Maxwell Dunlop
„Paradox Reality“
September 1st – October 28th 2023
opening reception: September 1st, 5 -8pm
Berlin Art Week : September 14. 12-8pm, 15. 12-9pm, 16. 12-7pm, 17. 1-6pm
Maxwell Dunlop creates ambiences of peculiar gravity, spaces which narrate with suspension in the one hand and reveal a wide, calm timelessness on the other hand. Dunlop’s interiors depict sumptuous halls and prestigious foyers of a bygone, “classical” era. While these interiors are thoroughly marked by civilizational design and history, they still seem strangely large, deserted, and dark, as if after their inhabitants had moved out. Human artefacts are placed here in distant perspective, like visiting a museum out of hours.
He describes it in his own words:„Representational painting is often seen as an inherent contradiction. The four dimensions of reality are expressed within the two dimensions of the picture plane. A brush stroke presents itself to the viewer as a simultaneous paradox, a pure physically flat material, andan illusion of some external reality. However, human perception of reality is much more inline with the act of painting than we previously believed because our mental models of existence are contradictory fabrications themselves. The physical reality of the universe is far too complex for us to experience. There is too much data for the human brain to perceive or process, yet our mental models of reality are more than just data compressions of base reality. Our models are subjective, fluid, biased, unique, and flawed. My work investigates and amplifies the multiple layers of contradictions that make up the human experience. The spaces in these paintings were constructed using a mixture of references from art history, human history, memory, and direct observation.

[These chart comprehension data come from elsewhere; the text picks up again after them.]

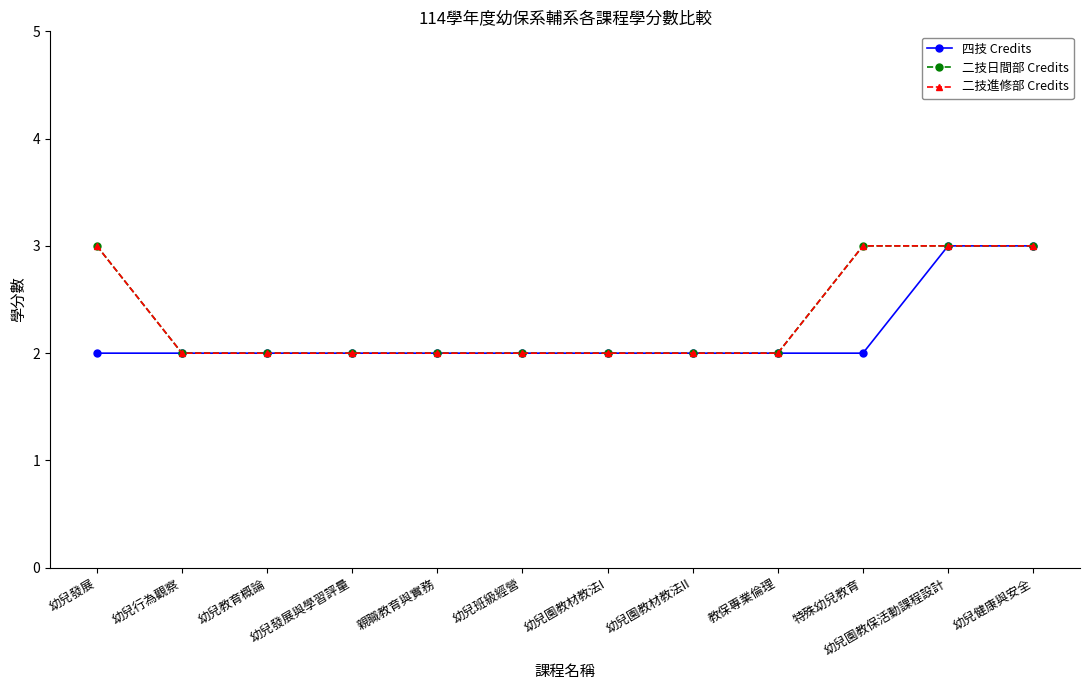

At which label does 二技日間部 Credits reach its minimum?

幼兒行為觀察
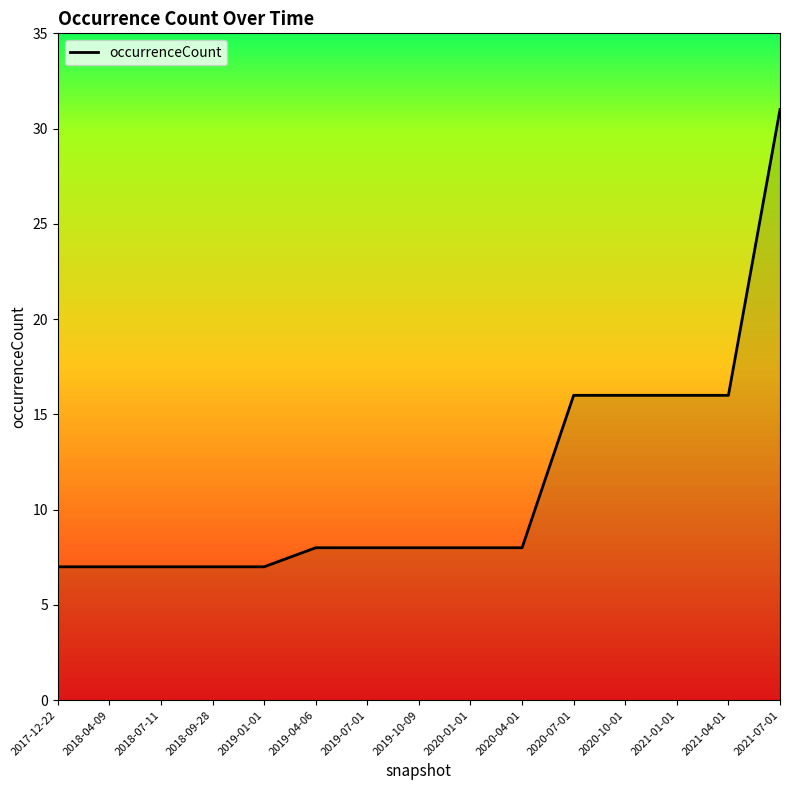

What is the average value?

11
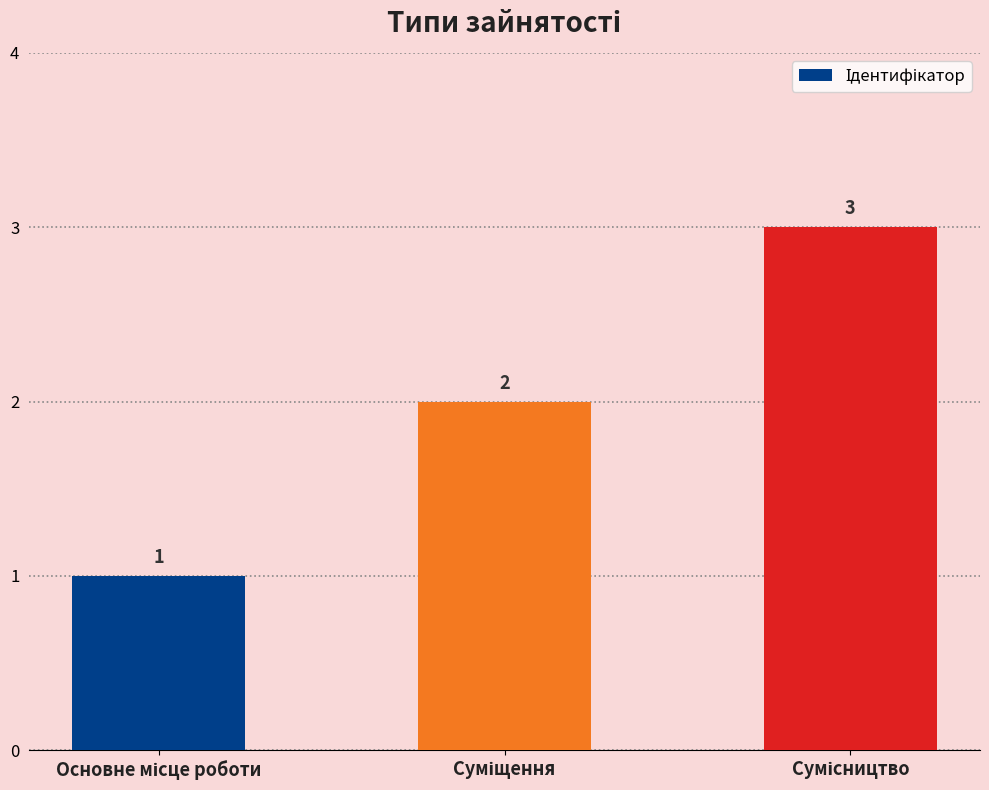

What is the sum of all values?

6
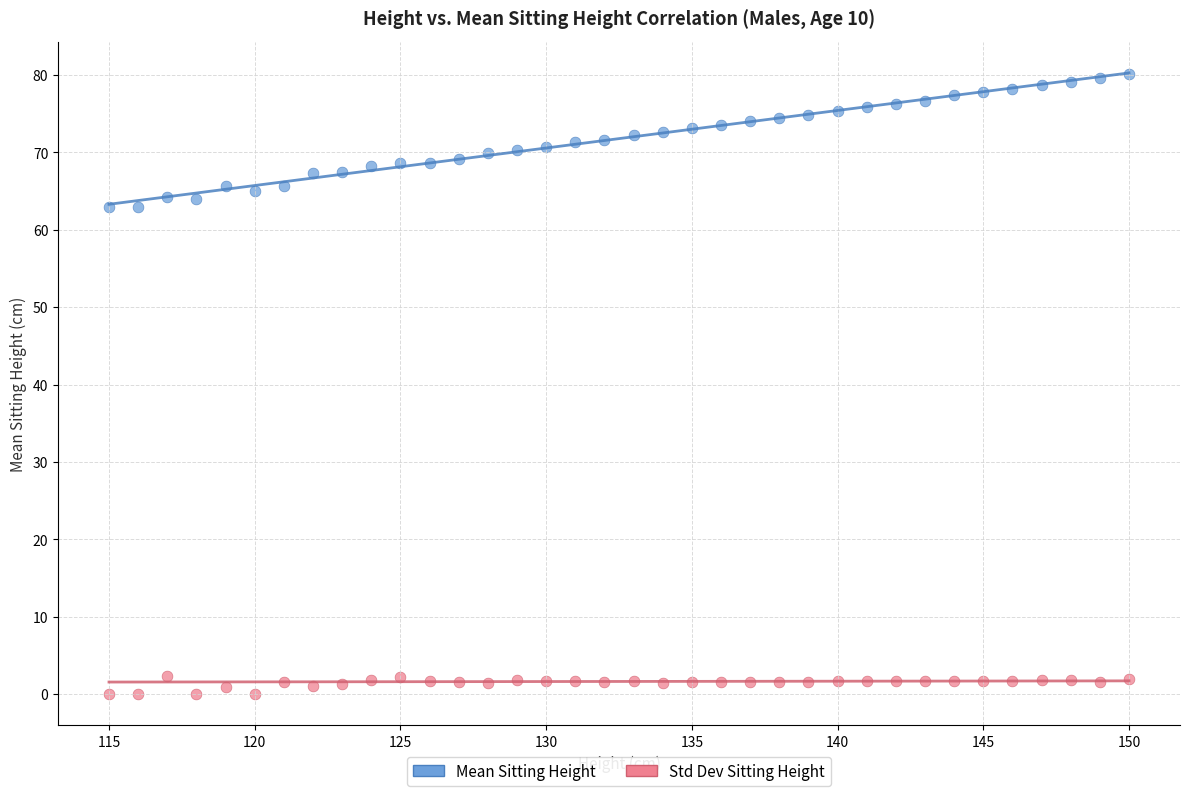

Across all data points, what is the range of X values (max minus min)?

35.0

My paintings are symbols that represent and challenge the substructure of our broader cultural and historical environment. They are real and imagined, they exist in the past and the present, and they criticize the history that they represent Primarily though, these are paintings. They exist where abstraction and representation vibrate against each other, and the viewer can project their own subjective experiences into the ambiguity of the paint.“
Maxwell Dunlop, born in 1983, grew up on the East Coast of the USA in southern New England as the son of a renowned painter. He studied painting at the Art Institute of Boston from 2001 to 2005, graduating with a Bachelor of Fine Arts. Dunlop lives in Germany and in the USA. His paintings are represented in collections internationally.